Required action — Return only these lines: the one that contains "none -> toy car [66,256,121,278]" and every line after it through the end of the listing, exactly, without pictures.

Supplied information —
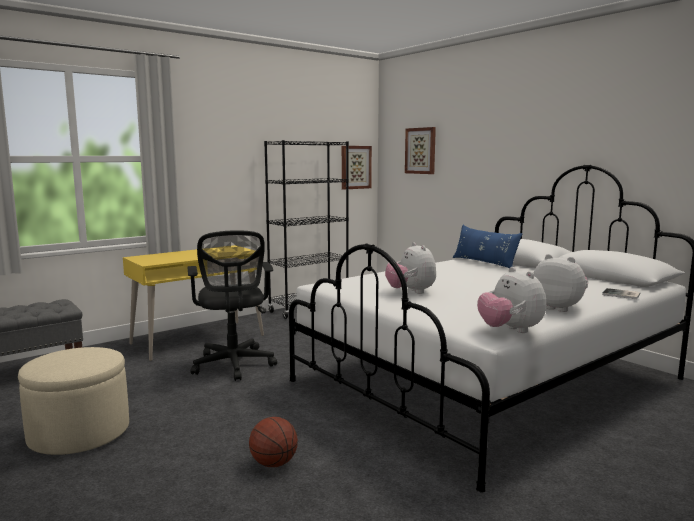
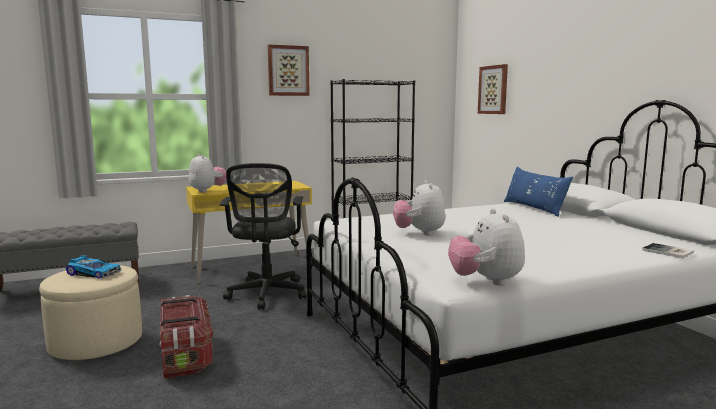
camera: 15 degrees right, 0 degrees up
basketball [249,417,298,467] -> none
picture [342,146,372,190] -> picture moved to [268,44,310,96]
plush toy [533,254,589,312] -> plush toy moved to [189,154,227,192]
none -> toy car [66,256,121,278]
none -> storage box [159,295,213,379]

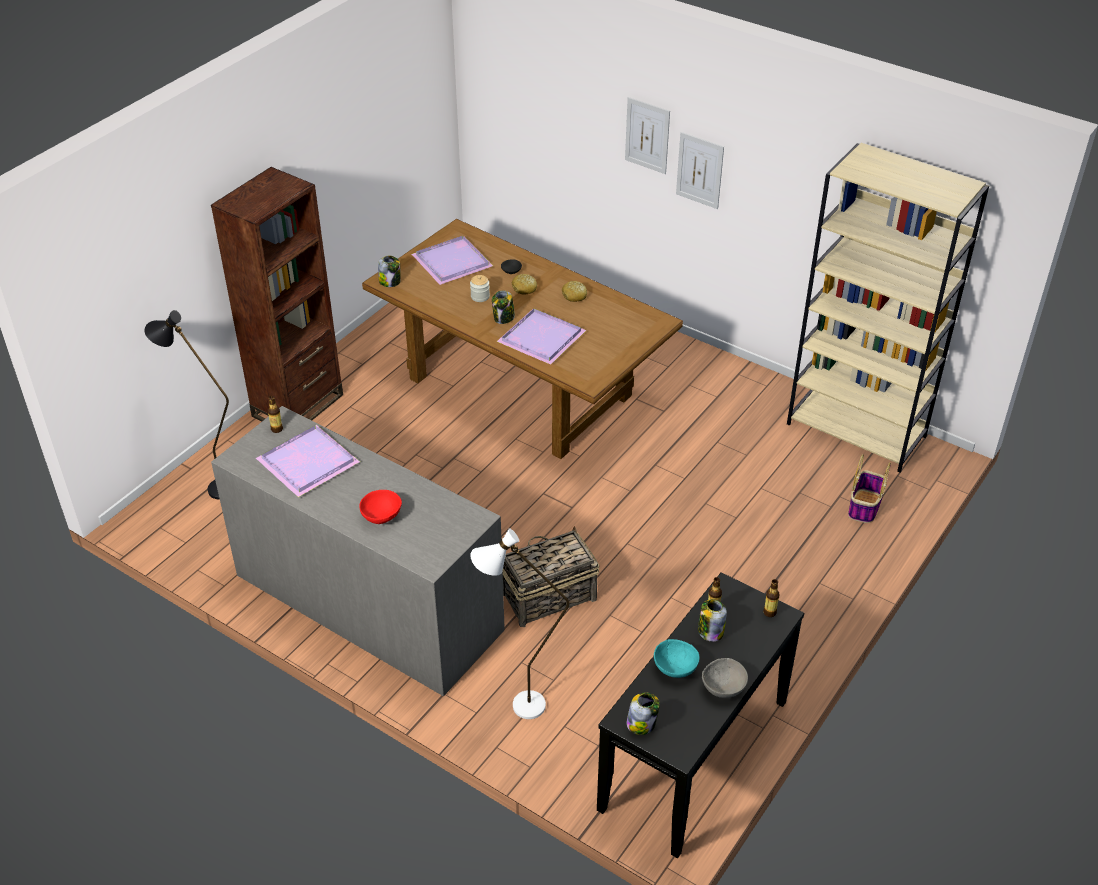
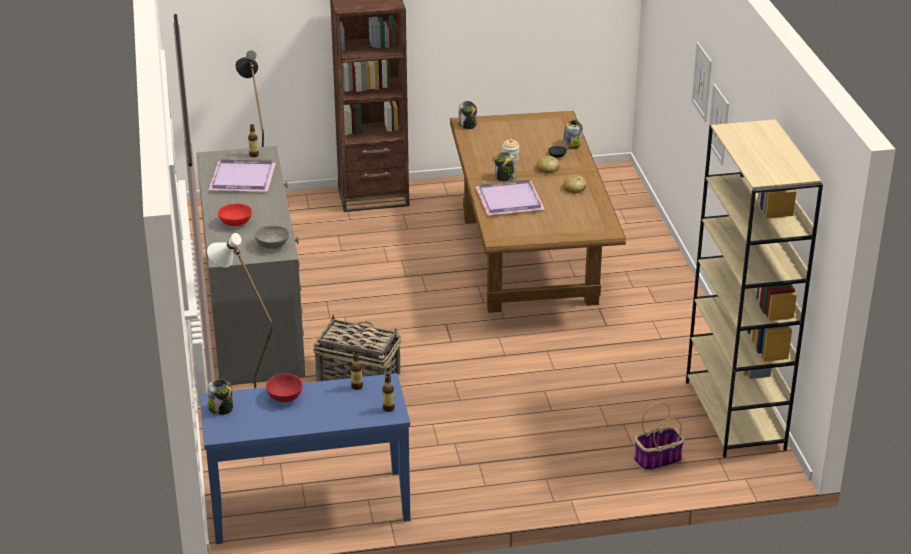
camera: 45 degrees right, 10 degrees down
purple tray [412,236,493,285] -> none
black console table [597,572,804,858] -> blue console table [200,373,410,544]
turquoise bowl [654,639,700,678] -> red bowl [266,374,303,402]
jar [698,599,727,642] -> jar moved to [563,120,582,149]
grey bowl [702,658,748,698] -> grey bowl moved to [255,225,289,249]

Response area —
none -> toy car [66,256,121,278]
none -> storage box [159,295,213,379]

camera: 45 degrees right, 10 degrees down
purple tray [412,236,493,285] -> none
black console table [597,572,804,858] -> blue console table [200,373,410,544]
turquoise bowl [654,639,700,678] -> red bowl [266,374,303,402]
jar [698,599,727,642] -> jar moved to [563,120,582,149]
grey bowl [702,658,748,698] -> grey bowl moved to [255,225,289,249]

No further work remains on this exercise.